Get hands-on experience with 20+ free Google Cloud products and $300 in free credit for new customers.

OCR text recognition for changing images.

Hi, 

I'm new to Cloud vision and am looking into how I can Scan an image and detect a specific Job Number E.g. 28379 that has a unique colour. We have images of steel which have lots of text and we figured if we write the Job number in a different colour, we could extract only that information to then rename the images to this job number and if there is multiple of the same job number append the data with a (1),(2),(3) etc on the end of each image. My goal is to automate renaming a full folder of photos based of the Job number detected in each image. 

We are using Power Automate for most of our automation process, so ideally we would like to access the Cloud via Power Automate (Text detection via API Gateway key to access Google Cloud SDK Shell). 

Does anyone know how to do this or any advice/tips on how to get this working. 

0 5 2,181
5 REPLIES 5

Do you have any control over the textual content contained in the image?  I think I am sensing that you may and you are looking to encode information (meta information ... i.e. Job Number) in the visual color of the text.  A thought that is occurring to me is not to use color but instead to "tag" the information.  For example instead of "28379" have the text be "JN:28379".   This way OCR could or other text extraction could be applied to the image and the tagged Job Number might lend itself to identification?   Another thought is position of the text.  For example, if the Job Number were always in the top left corner of the image, then we could potentially train a Document AI parser with labeled data as the Document AI Parser has layout awareness.

If you do want to go with color encoding ... an initial thought occurs to me which would be to "filter" the image before applying OCR or text extraction.  For example, if you coded the color of the Job Number as Magenta (#FF00FF) then we could perform a filter over the image ... for example capturing pixels where:

R > #FA, G < #04, B > #FA

and then perform OCR/text extraction over that filtered image.  Presumably other text would be removed.

Thanks @kolban for your reply. I don't have much control over the photos and they are different each time, and is why we are thinking up strategies that can allow us to have enough control to reliable OCR extract the information we need. Good idea though for the JN:28379, We have thought of possibly doing something like this. If we made this change, how could I hypothetically code this? Or do you know of a tool in Power automate that could extract this specific information. 

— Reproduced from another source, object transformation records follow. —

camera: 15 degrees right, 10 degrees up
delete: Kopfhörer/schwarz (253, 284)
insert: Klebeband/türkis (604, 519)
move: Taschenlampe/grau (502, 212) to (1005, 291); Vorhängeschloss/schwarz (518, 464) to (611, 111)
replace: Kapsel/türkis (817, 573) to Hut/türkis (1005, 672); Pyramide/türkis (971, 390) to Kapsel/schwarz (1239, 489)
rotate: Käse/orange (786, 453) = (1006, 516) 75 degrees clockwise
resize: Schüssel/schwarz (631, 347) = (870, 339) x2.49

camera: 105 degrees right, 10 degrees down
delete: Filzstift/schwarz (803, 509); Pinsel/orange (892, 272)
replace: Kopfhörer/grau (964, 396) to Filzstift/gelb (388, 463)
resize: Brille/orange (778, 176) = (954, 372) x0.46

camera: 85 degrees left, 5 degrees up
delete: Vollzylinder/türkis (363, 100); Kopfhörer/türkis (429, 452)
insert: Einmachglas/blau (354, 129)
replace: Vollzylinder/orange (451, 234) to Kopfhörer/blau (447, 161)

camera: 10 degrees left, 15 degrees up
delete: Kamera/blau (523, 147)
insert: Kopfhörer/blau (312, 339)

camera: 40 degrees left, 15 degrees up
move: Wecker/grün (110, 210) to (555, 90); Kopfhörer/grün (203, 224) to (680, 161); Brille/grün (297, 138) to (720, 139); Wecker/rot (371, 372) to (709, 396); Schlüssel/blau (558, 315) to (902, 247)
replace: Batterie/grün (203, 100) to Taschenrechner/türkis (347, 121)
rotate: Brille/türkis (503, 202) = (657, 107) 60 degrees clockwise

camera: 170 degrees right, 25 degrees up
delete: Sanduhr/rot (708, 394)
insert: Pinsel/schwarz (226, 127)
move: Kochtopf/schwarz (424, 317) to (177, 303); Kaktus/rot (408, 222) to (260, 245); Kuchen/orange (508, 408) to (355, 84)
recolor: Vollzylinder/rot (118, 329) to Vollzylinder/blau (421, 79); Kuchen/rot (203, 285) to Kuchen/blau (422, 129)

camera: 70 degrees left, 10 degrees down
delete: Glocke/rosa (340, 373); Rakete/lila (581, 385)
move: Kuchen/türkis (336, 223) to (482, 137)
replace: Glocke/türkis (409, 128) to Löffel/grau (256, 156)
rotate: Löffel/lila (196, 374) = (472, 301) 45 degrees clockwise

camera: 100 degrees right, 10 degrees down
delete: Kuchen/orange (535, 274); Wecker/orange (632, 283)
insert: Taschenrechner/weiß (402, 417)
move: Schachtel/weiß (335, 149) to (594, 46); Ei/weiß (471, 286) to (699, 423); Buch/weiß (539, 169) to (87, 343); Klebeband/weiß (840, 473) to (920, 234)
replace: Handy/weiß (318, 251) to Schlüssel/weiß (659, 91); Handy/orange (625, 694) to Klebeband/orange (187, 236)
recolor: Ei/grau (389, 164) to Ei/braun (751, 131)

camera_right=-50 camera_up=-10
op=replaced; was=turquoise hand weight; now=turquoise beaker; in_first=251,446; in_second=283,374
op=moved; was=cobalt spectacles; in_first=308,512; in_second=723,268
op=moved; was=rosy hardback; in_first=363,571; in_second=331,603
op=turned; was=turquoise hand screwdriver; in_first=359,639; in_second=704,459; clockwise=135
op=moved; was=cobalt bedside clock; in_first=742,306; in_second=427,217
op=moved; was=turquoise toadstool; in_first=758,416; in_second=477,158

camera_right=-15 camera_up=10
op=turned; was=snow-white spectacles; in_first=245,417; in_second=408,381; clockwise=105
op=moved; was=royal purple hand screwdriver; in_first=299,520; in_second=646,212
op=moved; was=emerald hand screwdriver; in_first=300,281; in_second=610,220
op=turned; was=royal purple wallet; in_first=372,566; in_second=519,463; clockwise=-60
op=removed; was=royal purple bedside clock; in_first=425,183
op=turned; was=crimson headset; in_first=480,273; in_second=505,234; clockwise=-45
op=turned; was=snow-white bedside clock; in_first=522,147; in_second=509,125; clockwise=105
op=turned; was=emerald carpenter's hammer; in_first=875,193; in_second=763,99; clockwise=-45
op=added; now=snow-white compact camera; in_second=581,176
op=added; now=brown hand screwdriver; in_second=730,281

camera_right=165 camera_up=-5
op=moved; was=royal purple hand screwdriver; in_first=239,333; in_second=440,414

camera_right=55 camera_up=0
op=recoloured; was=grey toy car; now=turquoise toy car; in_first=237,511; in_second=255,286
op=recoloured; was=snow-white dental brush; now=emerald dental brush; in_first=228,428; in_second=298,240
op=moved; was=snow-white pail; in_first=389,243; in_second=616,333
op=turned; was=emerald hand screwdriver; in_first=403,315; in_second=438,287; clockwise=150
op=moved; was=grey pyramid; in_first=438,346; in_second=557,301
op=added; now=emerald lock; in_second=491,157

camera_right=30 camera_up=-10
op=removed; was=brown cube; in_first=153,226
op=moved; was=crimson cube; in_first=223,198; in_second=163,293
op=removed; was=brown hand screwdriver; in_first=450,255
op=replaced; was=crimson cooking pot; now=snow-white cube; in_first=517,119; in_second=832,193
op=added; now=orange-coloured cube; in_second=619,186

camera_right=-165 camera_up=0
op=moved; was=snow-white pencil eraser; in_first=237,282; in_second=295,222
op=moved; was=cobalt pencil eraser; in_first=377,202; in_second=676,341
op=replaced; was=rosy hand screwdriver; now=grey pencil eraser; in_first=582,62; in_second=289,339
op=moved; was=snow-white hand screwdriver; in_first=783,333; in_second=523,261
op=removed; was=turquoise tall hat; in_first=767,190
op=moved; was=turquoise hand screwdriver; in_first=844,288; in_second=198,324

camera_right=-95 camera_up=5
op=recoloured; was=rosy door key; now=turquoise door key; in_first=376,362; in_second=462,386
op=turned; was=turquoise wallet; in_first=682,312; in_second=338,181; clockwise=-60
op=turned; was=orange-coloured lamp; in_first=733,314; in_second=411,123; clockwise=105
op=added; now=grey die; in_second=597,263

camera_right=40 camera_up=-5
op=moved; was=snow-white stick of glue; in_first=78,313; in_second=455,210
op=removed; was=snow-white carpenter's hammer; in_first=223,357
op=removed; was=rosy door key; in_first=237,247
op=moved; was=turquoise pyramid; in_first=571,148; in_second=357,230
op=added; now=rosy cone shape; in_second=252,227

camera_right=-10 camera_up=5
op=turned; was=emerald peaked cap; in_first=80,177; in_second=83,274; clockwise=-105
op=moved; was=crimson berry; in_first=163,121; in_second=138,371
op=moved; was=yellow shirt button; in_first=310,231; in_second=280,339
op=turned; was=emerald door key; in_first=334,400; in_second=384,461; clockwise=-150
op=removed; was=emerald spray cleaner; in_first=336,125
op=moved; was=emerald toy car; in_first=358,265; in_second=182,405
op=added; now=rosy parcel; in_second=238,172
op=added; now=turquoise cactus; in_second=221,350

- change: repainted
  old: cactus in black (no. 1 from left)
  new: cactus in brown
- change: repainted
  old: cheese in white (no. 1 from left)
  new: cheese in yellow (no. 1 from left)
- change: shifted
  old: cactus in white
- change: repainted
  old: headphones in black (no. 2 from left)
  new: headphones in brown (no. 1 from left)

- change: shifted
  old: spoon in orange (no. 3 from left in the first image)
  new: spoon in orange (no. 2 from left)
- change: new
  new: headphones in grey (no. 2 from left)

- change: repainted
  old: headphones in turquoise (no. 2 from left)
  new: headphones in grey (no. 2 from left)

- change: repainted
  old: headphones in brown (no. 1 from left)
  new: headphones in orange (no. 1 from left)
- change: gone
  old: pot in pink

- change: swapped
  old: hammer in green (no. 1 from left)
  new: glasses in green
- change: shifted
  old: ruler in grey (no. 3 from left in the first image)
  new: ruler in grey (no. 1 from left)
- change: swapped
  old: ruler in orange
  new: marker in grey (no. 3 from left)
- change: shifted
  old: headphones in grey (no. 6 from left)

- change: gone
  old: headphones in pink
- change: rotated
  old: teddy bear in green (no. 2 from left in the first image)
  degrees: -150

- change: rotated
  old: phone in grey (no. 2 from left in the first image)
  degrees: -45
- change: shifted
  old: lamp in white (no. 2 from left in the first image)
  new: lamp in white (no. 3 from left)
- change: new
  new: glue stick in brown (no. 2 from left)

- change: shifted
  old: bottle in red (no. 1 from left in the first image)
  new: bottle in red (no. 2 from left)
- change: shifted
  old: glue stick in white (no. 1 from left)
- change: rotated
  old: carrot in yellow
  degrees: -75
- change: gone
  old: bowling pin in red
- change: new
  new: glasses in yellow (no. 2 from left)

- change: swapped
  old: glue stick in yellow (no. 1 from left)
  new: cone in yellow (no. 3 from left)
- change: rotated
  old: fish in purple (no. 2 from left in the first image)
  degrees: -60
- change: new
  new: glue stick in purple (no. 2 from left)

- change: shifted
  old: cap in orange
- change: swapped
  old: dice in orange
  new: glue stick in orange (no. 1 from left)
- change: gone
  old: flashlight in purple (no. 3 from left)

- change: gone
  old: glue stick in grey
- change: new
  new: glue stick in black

Howdy.  From the Google cloud perspective, my first examination would be the use of Google Cloud Vision AI.  This is an API service that can take an image as input and return you a structured document (JSON) containing the extracted text.  Once you have the extracted text, you could then parse that data looking for your data.   For example, if Job Numbers were tagged, you could use a REGEX to look for the prefixes.   Another possibility is Google Document AI but I'm not sensing this to be as good a match for you based on the description so far.

To code the extraction, at the highest level ... we would have to look at where the image originates.  Are you processing the image on an on-premises server or in the cloud?  Is it available through code / APIs or is it saved as a file on disk or blob storage?  Do you want to process the images one at a time or in batch?

So many permutations.   However, from the Google Cloud Service perspective, loosely think of Google Cloud as a "black box".  I could imagine you using Google Cloud Functions to expose a REST based service that could be called.  You would then invoke your Cloud Functions service passing in the image data as a parameter.  The Cloud Function would then invoke Google Cloud Vision AI passing in the image.  The output would be the extracted text from the image.  This would then be returned to the caller.

Currently I have set up a Cloud vision AI to extract the data I need (Via an API access)  which is brought into Power Automate. The process of extraction is from a folder on my desktop for testing purposes but the final 'version' we want to work on our server (which I know how to setup). I did not know you could batch process the images however, I kept on getting errors back, could you possibly explain how this would work?  Also I've tried to implement a regex but don't know too much about it and the closest I've got is to 'look' only for 5 numbers, and obviously sometimes it detects multiple and chooses the wrong  number, do you know much on and regex pattern that I can implement. The one I have currently is "\d{5}". 

Also to loosely explain my process for clarification what I want to do is have images scanned via a Cloud vision ai to detect for text which is brought back to power automate (Completely understand you may not know this program). Then using the text I get, extract only the "JN:34894" (Job number), which is then used to rename the image - And if the image name already exist, append the data with a (1),(2), etc. and then obviously repeat this till all images in the folder are renamed. 

Howdy ... unfortunately through this community, we can't *code up* a solution for you.

Batch processing:  I am seeing two primary APIs for OCR processing:
1. https://cloud.google.com/vision/docs/reference/rest/v1/images/annotate  ... takes a set of images and OCR annotates them but BLOCKS with the result

2. https://cloud.google.com/vision/docs/reference/rest/v1/images/asyncBatchAnnotate .... takes a set of images and OCR annotates them in the background and you can determine when done

As for RegEx, here are some good links:

To match "JN:34894", an expression similar to /JN:\d{5}/  feels like it might be right.